WORK ITEM:
Only certain lines below are wanted: those starting at the line containing "Corrected_Signal_norm, 2021-08-17T01:47:56: 14754" and ending at the line containing "Corrected_Signal_norm, 2021-08-17T01:02:34: 14754", both included, each retyped exactly.

AVAILABLE RECORDS:
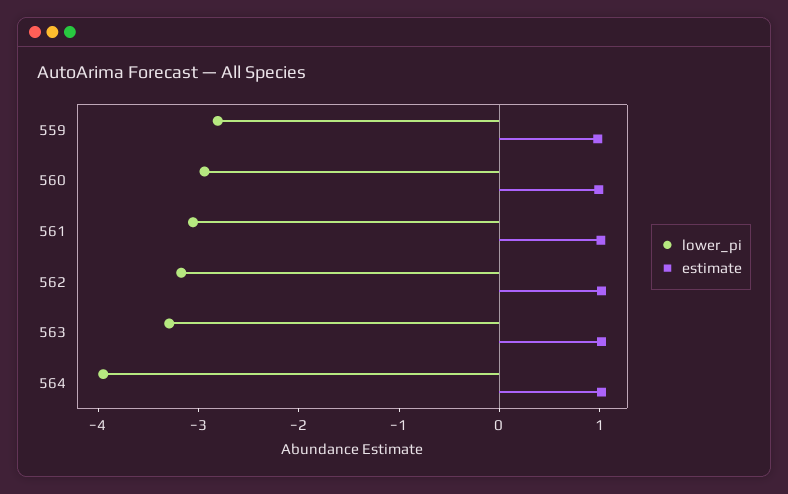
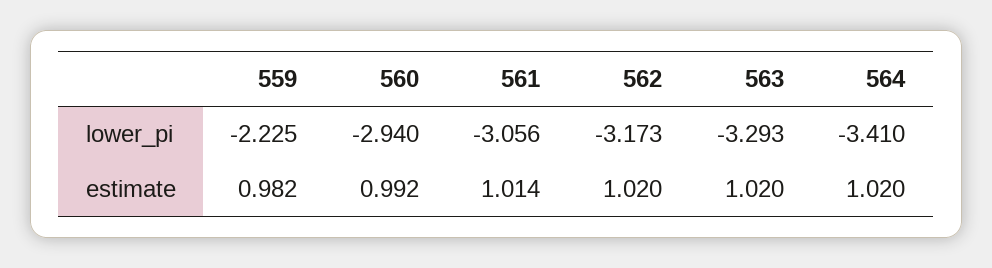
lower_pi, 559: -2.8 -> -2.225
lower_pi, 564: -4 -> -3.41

==

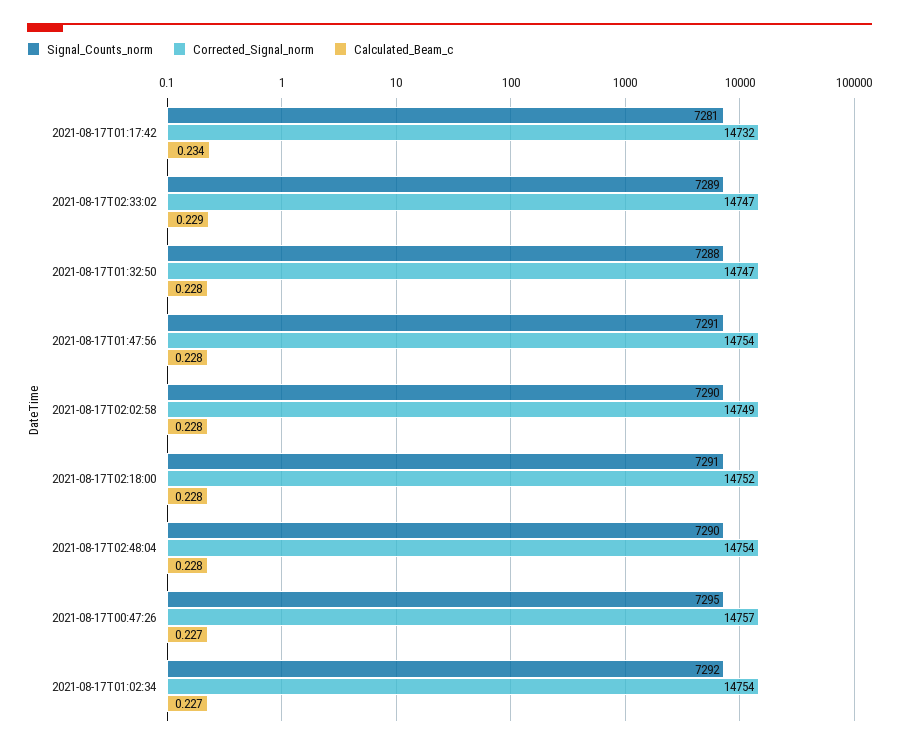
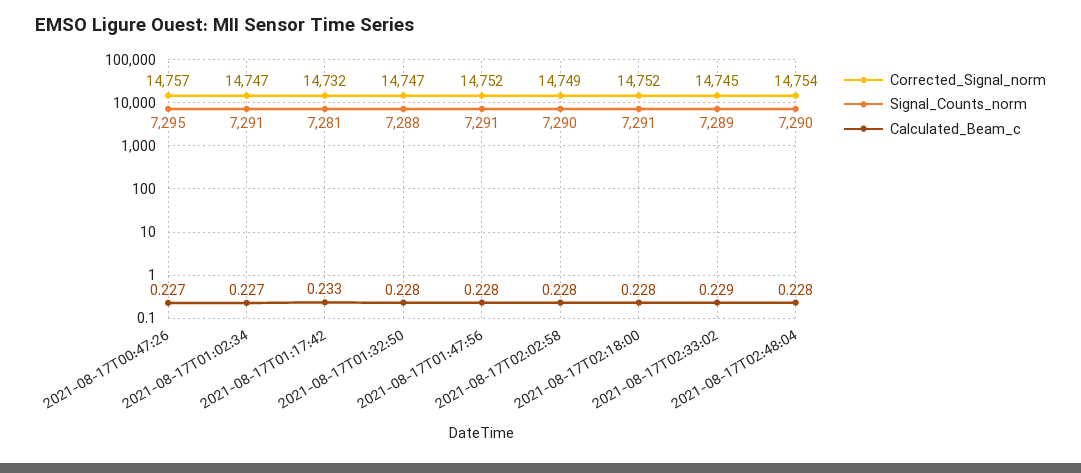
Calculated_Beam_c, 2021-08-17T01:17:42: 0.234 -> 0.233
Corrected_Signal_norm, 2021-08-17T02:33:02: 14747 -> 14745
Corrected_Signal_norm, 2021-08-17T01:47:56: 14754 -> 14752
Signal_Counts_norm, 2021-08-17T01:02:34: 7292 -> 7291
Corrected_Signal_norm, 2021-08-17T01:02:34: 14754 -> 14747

EXERCISE OUTPUT:
Corrected_Signal_norm, 2021-08-17T01:47:56: 14754 -> 14752
Signal_Counts_norm, 2021-08-17T01:02:34: 7292 -> 7291
Corrected_Signal_norm, 2021-08-17T01:02:34: 14754 -> 14747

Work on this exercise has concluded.